Computex 2026 might house all kinds of fancy GPUs, handhelds, and gold-plated mice, but let’s get down to what we’re all here for, shall we: the humble PC fan. These under-appreciated little spinners do keep our entire gaming PCs—and therefore our entire hobby—churning along as it should, so credit where credit’s due. And there’s now a new and potentially very formidable player in this space: Thermal Grizzly.

I know as much because our Jacob Ridley, who is on the Computex show floor, has beamed us back some rather enticing pictures of the new Thermal Grizzly DeltaMate Purrformante fans. These are of course sat alongside Thermal Grizzly’s cornucopia of water cooling and other gubbins.

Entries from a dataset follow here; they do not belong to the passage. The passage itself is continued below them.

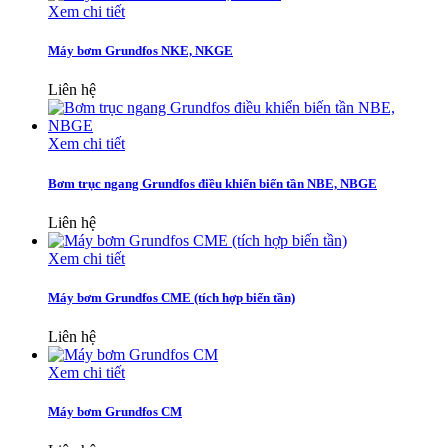
Xem chi tiết
Máy bơm Grundfos NKE, NKGE
Liên hệ
Xem chi tiết
Bơm trục ngang Grundfos điều khiển biến tần NBE, NBGE
Liên hệ
Xem chi tiết
Máy bơm Grundfos CME (tích hợp biến tần)
Liên hệ
Xem chi tiết
Máy bơm Grundfos CM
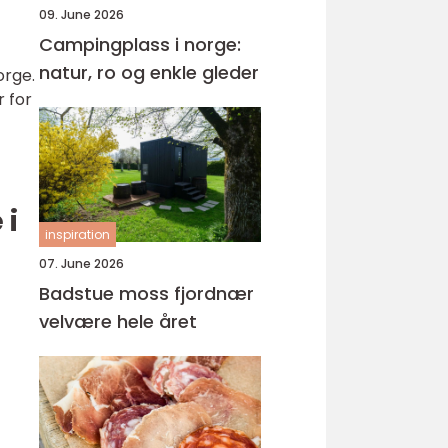
09. June 2026
Campingplass i norge:
natur, ro og enkle gleder
orge.
r for
 i
inspiration
07. June 2026
Badstue moss fjordnær
velvære hele året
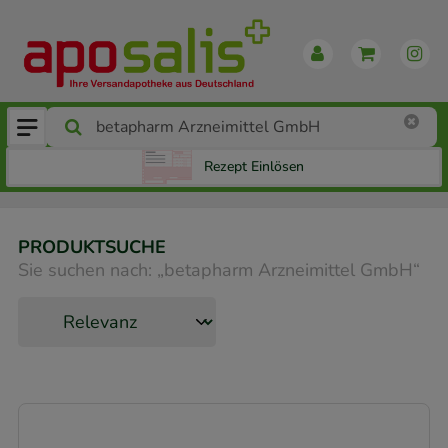
Rezept Einlösen
PRODUKTSUCHE
Sie suchen nach:
„
betapharm Arzneimittel GmbH
“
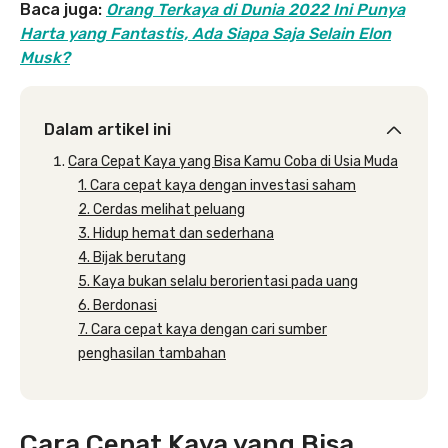
Baca juga:
Orang Terkaya di Dunia 2022 Ini Punya
Harta yang Fantastis, Ada Siapa Saja Selain Elon
Musk?
Dalam artikel ini
Cara Cepat Kaya yang Bisa Kamu Coba di Usia Muda
1. Cara cepat kaya dengan investasi saham
2. Cerdas melihat peluang
3. Hidup hemat dan sederhana
4. Bijak berutang
5. Kaya bukan selalu berorientasi pada uang
6. Berdonasi
7. Cara cepat kaya dengan cari sumber
penghasilan tambahan
Cara Cepat Kaya yang Bisa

The company hasn’t made straight-up fans before, but it does feel in the right vicinity for the der8auer co-led business. That’s because the Grizzly bizz has previously focused on careful engineering of all kinds of thermally related paraphernalia, from die cooling tools to thermal pastes and electrical monitoring devices. So why not add fans to the pile?

Well, one reason a company might hesitate is because fans are perhaps surprisingly difficult to get right. Noctua, for instance, took years to make the best PC fan.

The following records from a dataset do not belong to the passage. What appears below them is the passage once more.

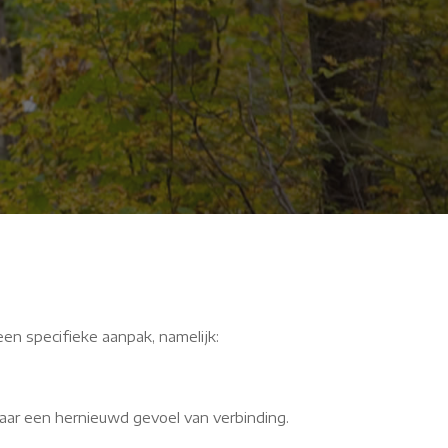
XiU
een specifieke aanpak, namelijk:
aar een hernieuwd gevoel van verbinding.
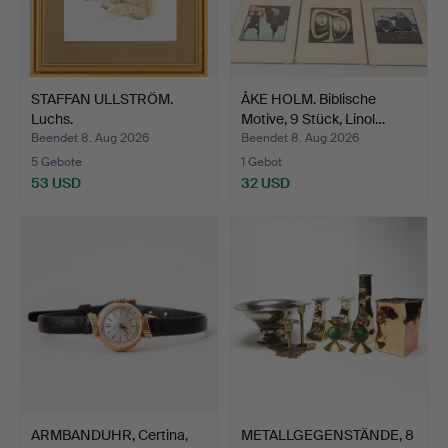
STAFFAN ULLSTRÖM.
ÅKE HOLM. Biblische
Luchs.
Motive, 9 Stück, Linol…
Beendet 8. Aug 2026
Beendet 8. Aug 2026
5 Gebote
1 Gebot
53 USD
32 USD
ARMBANDUHR, Certina,
METALLGEGENSTÄNDE, 8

Still, if anyone can stand a chance at giving Noctua a run for its money, it’s Thermal Grizzly. Both companies have a well-earned reputation for focusing on serious, no-frills engineering.

But let’s talk specifics. The DeltaMate Purrformante is apparently “optimised for low-speed, high static pressure applications.” This presumably means the fans should be good to use in small cases or even as liquid cooling radiator fans. They also feature “integrated rubber decoupling for vibration isolation.” Ie, they use rubber to keep them from rattling and vibrating where they’re mounted.

(Image credit: Future)

That mounting system is apparently “hidden” and has “magnetic corner covers.” This means you can slap multiple of the fans together seamlessly, which you might want to do because they are daisy-chainable “via custom USB interconnects.”

There is, of course, RGB, too.

We can’t say anything about it for certain until we’ve tested it, but competition from a company that seems to genuinely care about engineering performance can hardly be a bad thing. Well, not for us consumers, at least—I can’t speak for other fan companies.